Het IPCC concludeert in het rapport dat met 95 procent zeker is dat de mens schuldig is aan een groot deel van de opwarming van de aarde. Dat lijkt vrij duidelijk, maar bepaalde zaken blijven op verschillende manieren te interpreteren. Het is belangrijk voor de studenten om met alle standpunten in aanraking te komen, aldus van der Werf. “Jouw mening over klimaatverandering wordt bij wijze van spreken al bepaald door wat je ‘s morgens eet. Ik wil dat graag verbreken, studenten moeten zelf nadenken.”

De Greenpeace-activisten krijgen ‘van hun ochtendmaal te horen’ dat de aarde aan het opwarmen is, en dat dit te wijten is aan menselijke invloeden. Volledig volgens verwachting is ‘de directie van de kolencentrale’ het hier niet mee eens, tenminste zo spelen de studenten het die zich als de directie voordoen. Het zorgt wel voor een interessante discussie. Ik merk overigens meteen welke studenten een mening verkondigen waar ze zelf niet helemaal achterstaan. Toch is het juist erg waardevol om ook te leren andermans standpunt eens te verdedigen, vindt Van der Werf. “Door een verhaal vanuit verschillende perspectieven te bekijken, wordt het completer. Pas daarna mag je zelf een mening vormen; eentje die gefundeerd is.”

De stuipen

Het college zoomt in op mogelijke gevolgen van klimaatverandering. Van der Werf legt uit dat deze gevolgen per geografisch gebied te maken hebben met drie factoren: gevoeligheid, de (financiële) mogelijkheid om aan te passen, en van daaruit voortkomend de kwetsbaarheid. In ons kikkerlandje zijn we bijvoorbeeld redelijk gevoelig voor de opwarming vanwege onze lage ligging, maar gelukkig zijn onze aanpassingsmogelijkheden ertegen opgewassen (we hebben genoeg geld om onze dijken te versterken). De optelsom van deze twee factoren heeft als uitkomst de derde factor: erg kwetsbaar zijn we in Nederland nog niet.

Ik zeg ‘nog’, omdat Van der Werf de zaal vervolgens de stuipen op het lijf jaagt met verschillende doemscenario’s. Hij baseert deze op het boek Six Degrees (vertaald als Zes graden), geschreven door Mark Lynas in 2008. In dit boek illustreert Lynas, op basis van wetenschappelijk onderzoek, wat er met de aarde en haar bevolking kan gebeuren ten gevolge van de opwarming. Elk hoofdstuk representeert een graad gemiddelde opwarming van de aarde. Er zijn, jawel, zes hoofdstukken in het boek, vandaar de titel.
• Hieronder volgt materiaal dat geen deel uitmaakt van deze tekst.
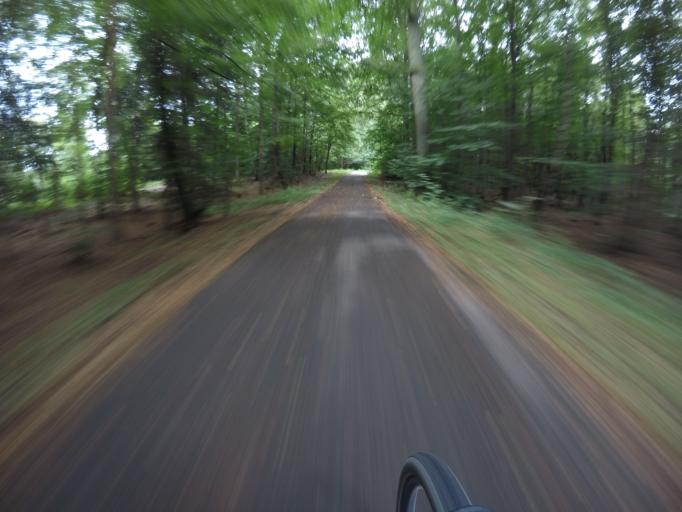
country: DE
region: Baden-Wuerttemberg
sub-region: Regierungsbezirk Stuttgart
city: Sindelfingen
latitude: 48.7249
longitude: 9.0621
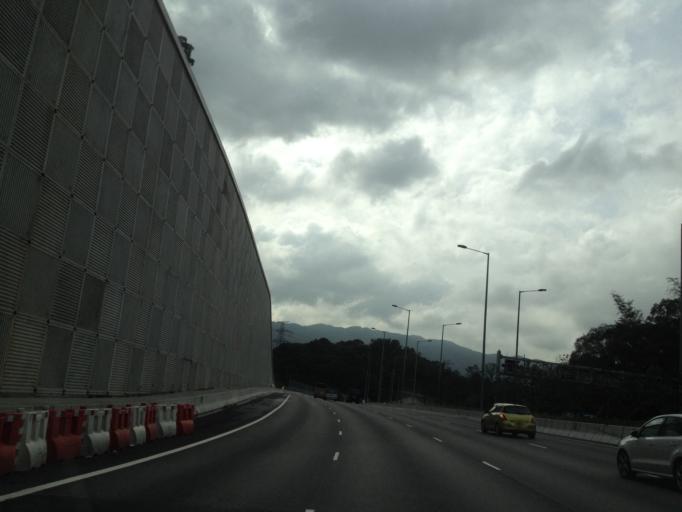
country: HK
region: Tai Po
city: Tai Po
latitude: 22.4451
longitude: 114.1573
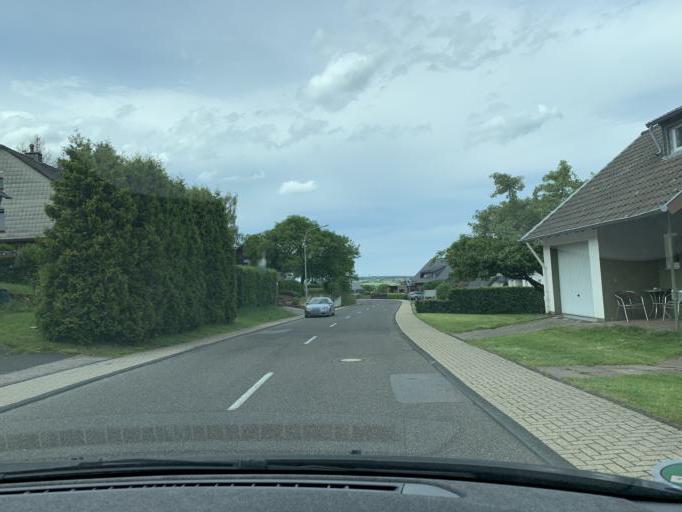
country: DE
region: North Rhine-Westphalia
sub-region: Regierungsbezirk Koln
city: Hurtgenwald
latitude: 50.6692
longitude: 6.4101
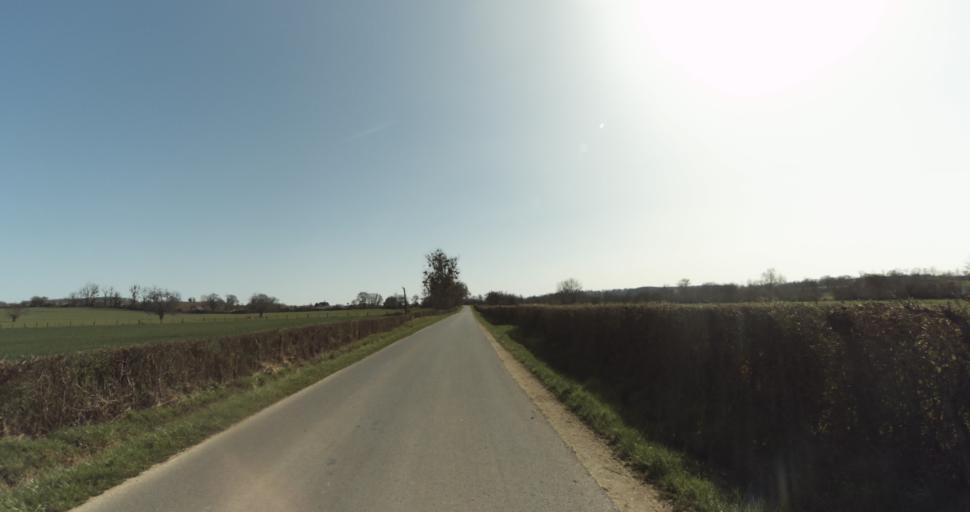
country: FR
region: Lower Normandy
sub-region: Departement de l'Orne
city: Trun
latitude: 48.9260
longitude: 0.0299
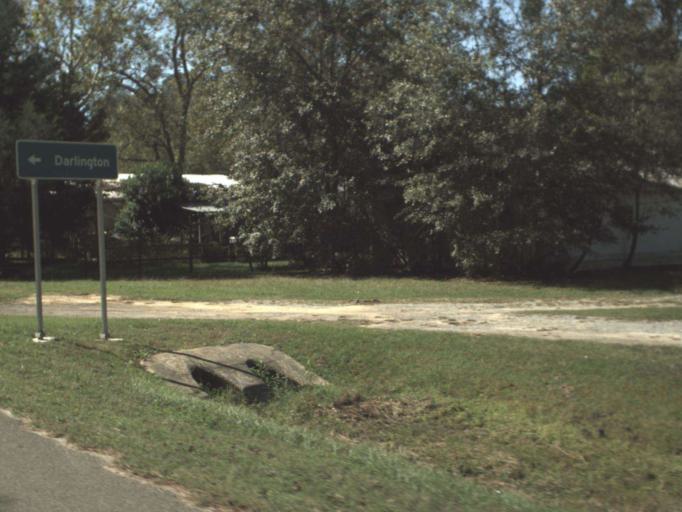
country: US
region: Alabama
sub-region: Geneva County
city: Samson
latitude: 30.9717
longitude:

Van der Werf vertelt: De eerste graad opwarming zorgt vooral voor meer hittegolven en periodes van droogte. De problemen zijn nog wel te overzien. Het is de tweede graad die zorgt voor de eerste noemenswaardige obstakels. In China gaat een groot deel van de oogst mis door een tekort aan water – Lynas is er in het boek zelfs van overtuigd dat dit een burgeroorlog veroorzaakt. Ook voorspelt hij massale migratie, aangezien de dorre gebieden langzaam maar zeker onleefbaar worden.

Bij de derde graad zou West-Antarctica voor het eerst volledig ijsvrij zijn. Ook het Arctisch gebied verliest veel van haar ijs, wat er ironisch genoeg voor zorgt dat de winning van fossiele brandstoffen daar een stuk makkelijker gaan. Ook een aardig punt voor de discussie tussen de directie van een kolencentrale en Greenpeace. De vierde graad zal heel Egypte van haar bevolking ontdoen. Dat klinkt misschien wel erg overdreven, maar Lynas stelt dat het hart van Egypte, de rivier de Nijl, zal verdampen.

Het volgende natuurmonument op Lynans lijstje is de Amazone. Van der Werf legt uit dat opwarming met vijf graden echt te veel is. Het regenwoud gaat in vlammen op of simpelweg dood door de droogte. Het laatste hoofdstuk van het boek beschrijft hoe de wereld eraan toe is na zes graden opwarming: een wereld die op geen enkele manier te vergelijken is met de huidige wereld.

Van der Werf relativeert dit verhaal wel meteen. Hij vraagt de studenten bijvoorbeeld of zes graden opwarming wel realistisch is. Ook wijst hij er meerdere malen op dat het boek van Lynas erg gedramatiseerd is, zelfs al is het gebaseerd op wetenschappelijk onderzoek.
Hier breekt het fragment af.